LA NÉCESSITÉ DE LA RÉVOLUTION




Il y a des époques dans la vie de l’humanité, où la nécessité d’une secousse formidable, d’un cataclysme, qui vienne remuer la société jusque dans ses entrailles, s’impose sous tous les rapports à la fois. À ces époques, tout homme de cœur commence à se dire que les choses ne peuvent plus marcher ainsi ; qu’il faut de grands événements qui viennent rompre brusquement le fil de l’histoire, jeter l’humanité hors de l’ornière où elle s’est embourbée et la lancer dans les voies nouvelles, vers l’inconnu, à la recherche de l’idéal. On sent la nécessité d’une révolution, immense, implacable, qui vienne, non seulement bouleverser le régime économique basé sur la froide exploitation, la spéculation et la fraude, non seulement renverser l’échelle politique basée sur la domination de quelques-uns par la ruse, l’intrigue et le mensonge, mais aussi remuer la société dans sa vie intellectuelle et morale, secouer la torpeur, refaire les mœurs, apporter au milieu des passions viles et mesquines du moment le souffle vivifiant des passions nobles, des grands élans, des généreux dévouements.

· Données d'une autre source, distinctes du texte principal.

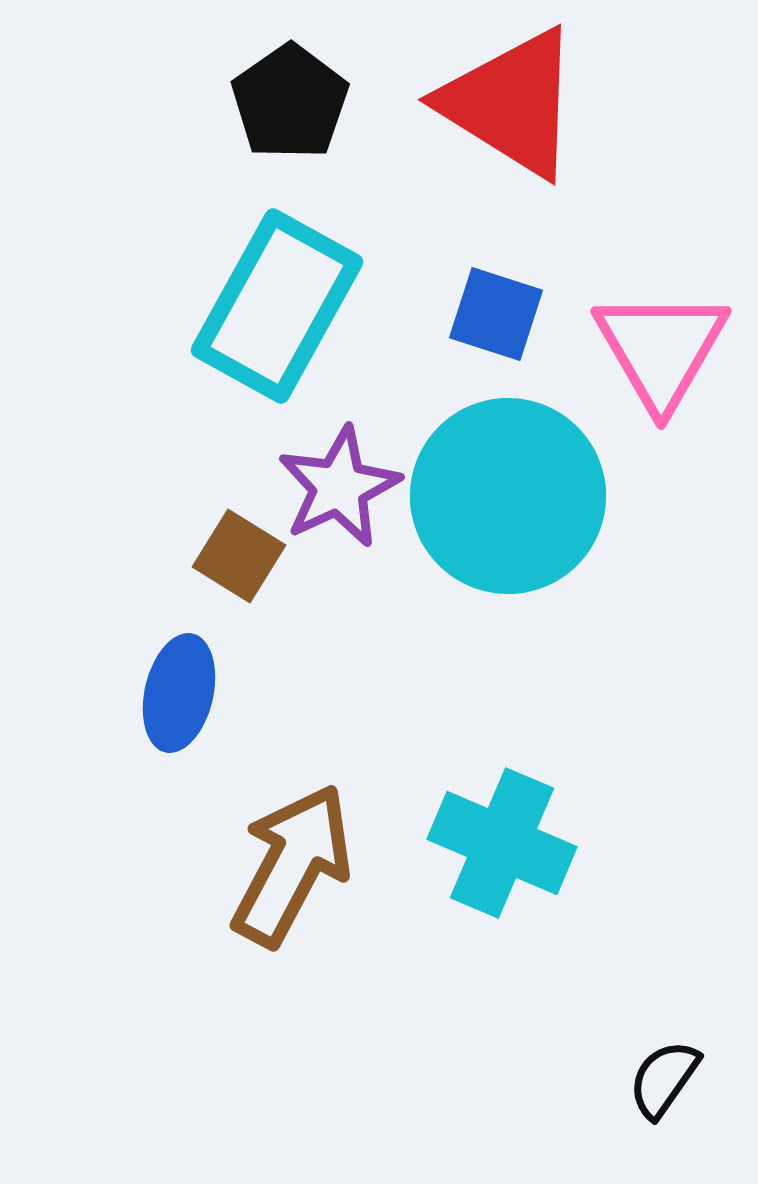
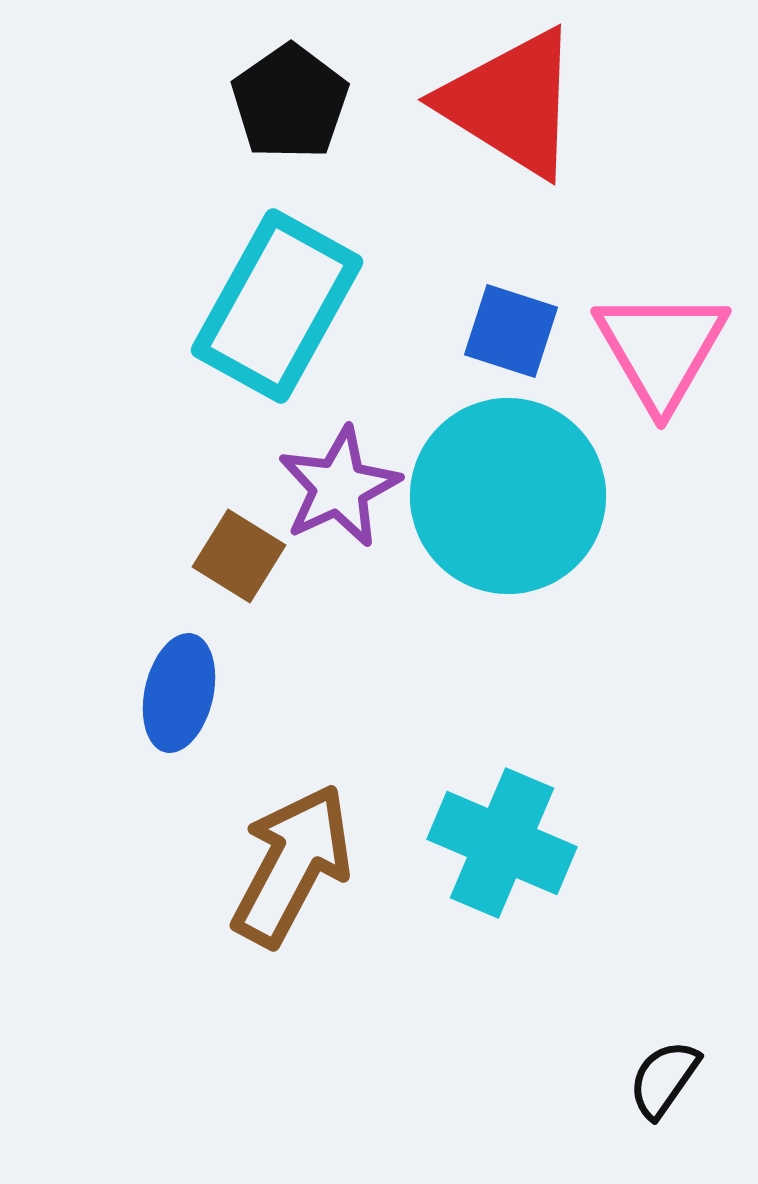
blue square: moved 15 px right, 17 px down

À ces époques, où la médiocrité orgueilleuse étouffe toute intelligence qui ne se prosterne pas devant les pontifes, où la moralité mesquine du juste-milieu fait la loi, et la bassesse règne victorieuse, — à ces époques la révolution devient un besoin ; les hommes honnêtes de toutes les classes de la société appellent la tempête, pour qu’elle vienne brûler de son souffle enflammé la peste qui nous envahit, emporter la moisissure qui nous ronge, enlever dans sa marche furieuse tous ces décombres du passé qui nous surplombent, nous étouffent, nous privent d’air et de lumière, pour qu’elle donne enfin au monde entier un nouveau souffle de vie, de jeunesse, d’honnêteté.

Ce n’est plus seulement la question du pain qui se pose à ces époques ; c’est une question de progrès contre l’immobilité, de développement humain contre l’abrutissement, de vie contre la stagnation fétide du marais.

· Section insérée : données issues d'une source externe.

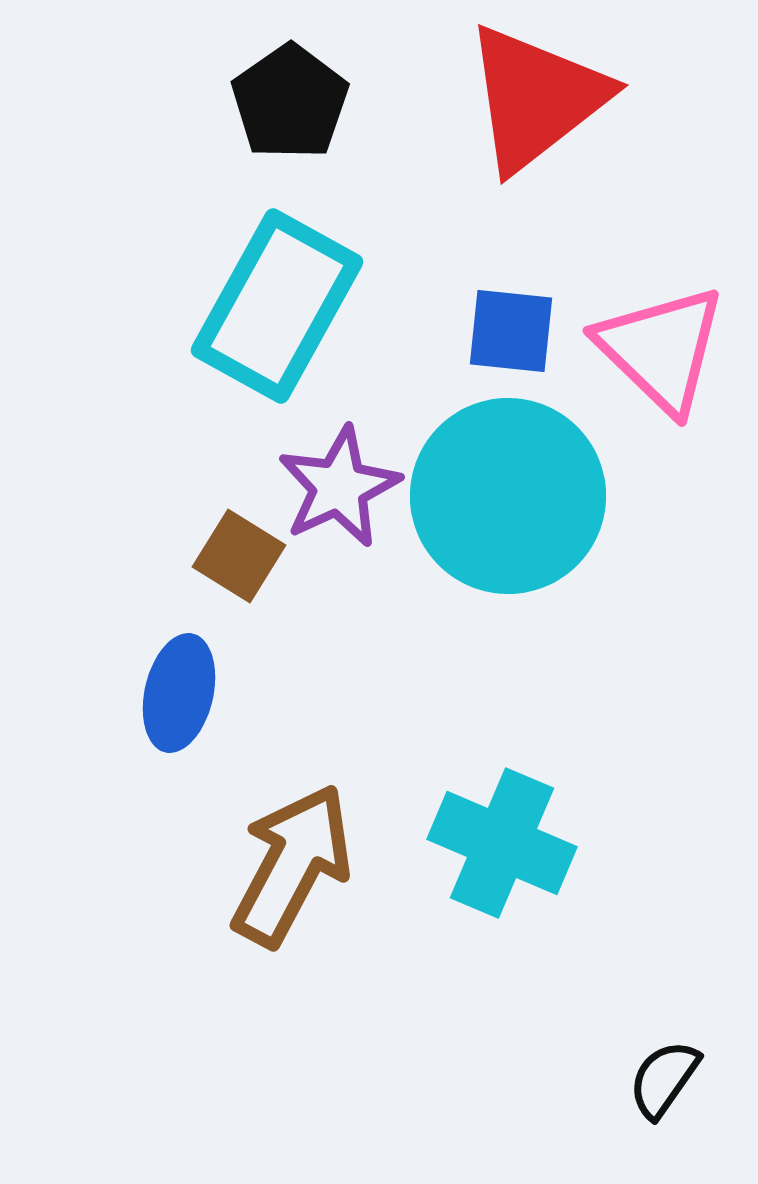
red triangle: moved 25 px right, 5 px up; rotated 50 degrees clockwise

L’histoire nous a conservé le souvenir d’une pareille époque, celle de la décadence de l’empire romain ; l’humanité en traverse aujourd’hui une seconde.




Comme les Romains de la décadence, nous nous trouvons en face d’une transformation profonde qui s’opère dans les esprits et ne demande plus que des circonstances favorables pour se traduire dans les faits. Si la révolution s’impose dans le domaine économique, si elle devient une impérieuse nécessité dans le domaine politique, elle s’impose bien plus encore dans le domaine moral.

Sans liens moraux, sans certaines obligations, que chaque membre de la société se crée vis-à-vis des autres et qui bientôt passent chez lui à l’état d’habitudes il n’est point de société possible. Aussi retrouvons-nous ces liens moraux, ces habitudes sociables, dans tous les groupes humains ; nous les voyons très développés et rigoureusement mis en pratique chez les peuplades primitives, débris vivants de ce que l’humanité entière fut à ses débuts.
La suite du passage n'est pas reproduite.